See the change log for more information on pymatgen changes and compatibility for planned changes.

Could you clarify why the convenience imports will not be maintained? It may not be obvious to a pymatgen user why a move to a more modular structure would make the maintenance of the convenience imports a headache / source of burdensome complexity for pymatgen maintainers.

Thank you for continuing to improve pymatgen in future-looking ways!

Hi Donny,

It’s a fundamental limitation of using implicit namespace packages, see PEP 420.

There was a work-around that could maybe have kept the root-level imports while allowing specific submodules to be implicit namespace packages, but it felt like a bit of a hack and something that might not be optimal in the long run.
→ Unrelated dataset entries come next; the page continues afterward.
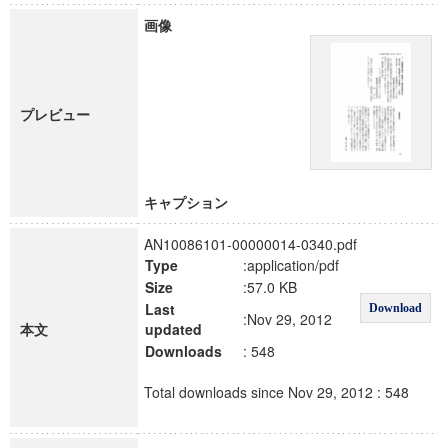
画像
プレビュー
キャプション
AN10086101-00000014-0340.pdf
Type
:application/pdf
Size
:57.0 KB
Last
Download
:Nov 29, 2012
本文
updated
Downloads
: 548
Total downloads since Nov 29, 2012 : 548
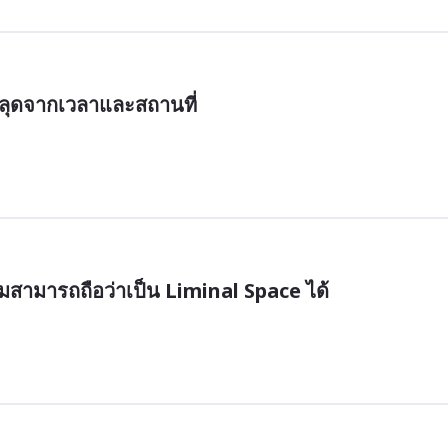
หลุดจากเวลาและสถานที่
ทอมสามารถถือว่าเป็น Liminal Space ได้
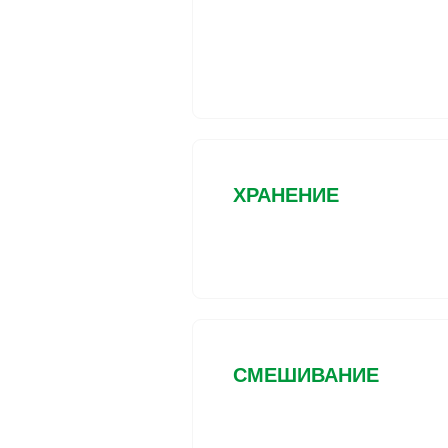
ХРАНЕНИЕ
СМЕШИВАНИЕ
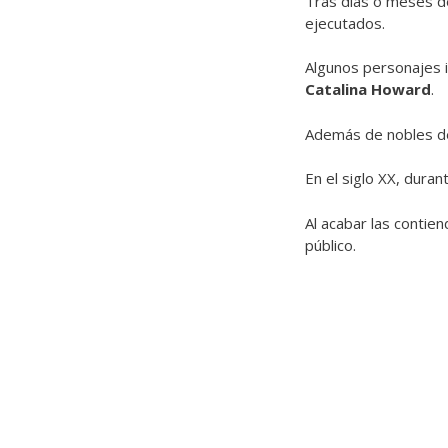
Tras días o meses de
ejecutados.
Algunos personajes i
Catalina Howard
.
Además de nobles d
En el siglo XX, dura
Al acabar las contie
público.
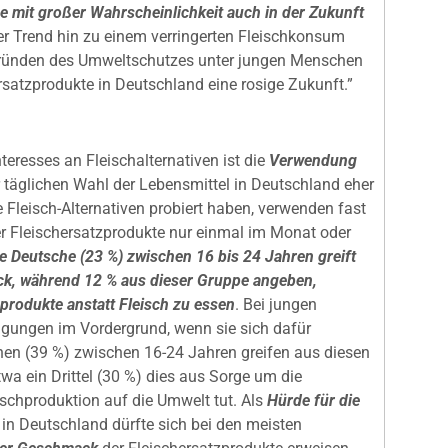
e mit großer Wahrscheinlichkeit auch in der Zukunft
er Trend hin zu einem verringerten Fleischkonsum
Gründen des Umweltschutzes unter jungen Menschen
ersatzprodukte in Deutschland eine rosige Zukunft.”
eresses an Fleischalternativen ist die
Verwendung
 täglichen Wahl der Lebensmittel in Deutschland eher
e Fleisch-Alternativen probiert haben, verwenden fast
er Fleischersatzprodukte nur einmal im Monat oder
te Deutsche (23 %) zwischen 16 bis 24 Jahren greift
ck, während 12 % aus dieser Gruppe angeben,
rodukte anstatt Fleisch zu essen
. Bei jungen
gungen im Vordergrund, wenn sie sich dafür
hen (39 %) zwischen 16-24 Jahren greifen aus diesen
a ein Drittel (30 %) dies aus Sorge um die
ischproduktion auf die Umwelt tut. Als
Hürde für die
in Deutschland dürfte sich bei den meisten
The benefit of the implicit namespace packages is that publishing add-ons to pymatgen becomes a lot simpler, for example see pymatgen-diffusion as an example of this, which now has the import from pymatgen.analysis.diffusion import ... even though it is maintained and installed as a separate package.

Nevertheless, the pymatgen v2022.0.* versions are technically all still “pre-release”, so there’s room to change track if a better solution presents itself.

Best,

Matt

Thanks. I see now how PEP 420 precludes the convenience imports.

Note that the suggested change breaks matminer due to the use of old convenience imports.

I believe matminer has been updated, as of v0.6.5 (Feb 17th).